By Jessica Bruha
The Norman Transcript
NORMAN — Sparks of joy lit up grief-stricken eyes from time to time on Wednesday after Moore residents were allowed back into their neighborhoods for the first time after Monday’s EF-5 tornado devastated much of the city.
For Rachel Hernadez, who lives near SE 4th Street and Bryant Avenue, some of that joy was given back to her after a Cleveland County work crew was able to dig a dresser holding family photos out from underneath the rubble that was once her home.
“I had the last picture of my grandma from when she was 17. I just found it last year,” Hernadez said. “I had an entire collection of family photos in that dresser.”
She also was able to salvage a German antique pot which put a smile on her face as well.
“I was pulling out stuff that didn’t even belong to me earlier,” she said.
Some residents didn’t have to wait until Wednesday to see the catastrophic scene the tornado left their neighborhood in.
Matt Claxton and his wife, Heather, watched the storm develop on television and outside until they saw on a social media site the storm was behind the Moore Warren Theater. They ran to a shelter minutes before the deadly twister wiped out their neighborhood.
“We grabbed what we could and ran to a shelter. When we walked out it looked like a war zone was here,” Claxton said. “We were just feeling so useless.”
Then they saw their house. He said at that point they were just thankful to be alive.
“It’s just stuff. We’re going to try to salvage what we can though,” he said.
As Claxton stood in his driveway on Wednesday looking around at all of the destroyed homes, which was a view that seemed to stretch for miles, he said it was tough.
“I don’t want to see anymore of Moore,” he said. “Just looking at this is tough.”
Other residents felt lucky that their loved ones were able to “miraculously” avoid the tornado by a simple mistake.

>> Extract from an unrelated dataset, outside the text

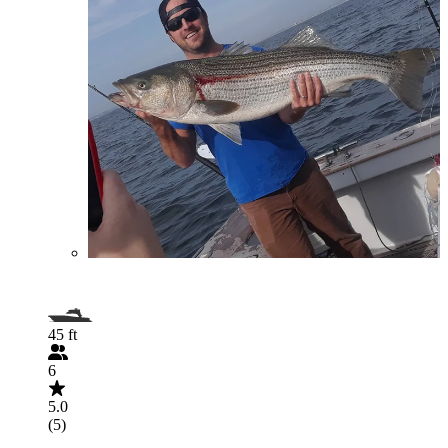
45 ft
6
5.0
(5)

Katrina Withey’s daughter, Kyla, accidentally locked herself out of their rent house on Monday. Withey said Kyla’s dad ended up picking the children up to take them back to work with him before the weather got bad.
Kyla and her little brother would have been at home when the tornado struck if Kyla hadn’t forgotten her key, Withey said.
“It seems like there’s so many things that led up to the miraculous fact that we’re alive and not injured,” she said.
Whenever they returned to their home, she also said it looked like a war zone.
“It was like an explosion just obliterated everything,” Withey said.
While they were only renting their home, Withey said she hopes if the home is rebuilt, it will be rebuilt with a storm shelter.
All of the families — Hernadez, Claxton and Withey said they plan on continuing to live in Moore. However, one family wasn’t quite so sure about where they would be living next.
Chris and Renae King said after two tornadoes, they’re not sure if they want to continue living in Moore. But, they do love it, they said.
The couple also was renting their home in the neighborhood near SE 4th Street and Bryant Avenue. Renae was persuaded by Chris and her family to leave the home and go to her mom’s house since the storm was getting bad.
After the storm she returned to check on the house immediately after.
“As I walked closer I said, ‘I think it got us. Yep, the roof is gone,” Renae said. “Then my dog went in and was smart enough to find a rawhide bone under all of the rubble.”
It was a good thing she did leave the home Chris said, because a fridge came through their bedroom wall and the walls and roof over the kitchen were for the most part, gone.
“We were going for more of an open concept,” Renae said with a laugh regarding the roof and walls. Her sense of humor on Wednesday overrode the devastation they were surrounded by as they loaded up some salvaged items before the day ended.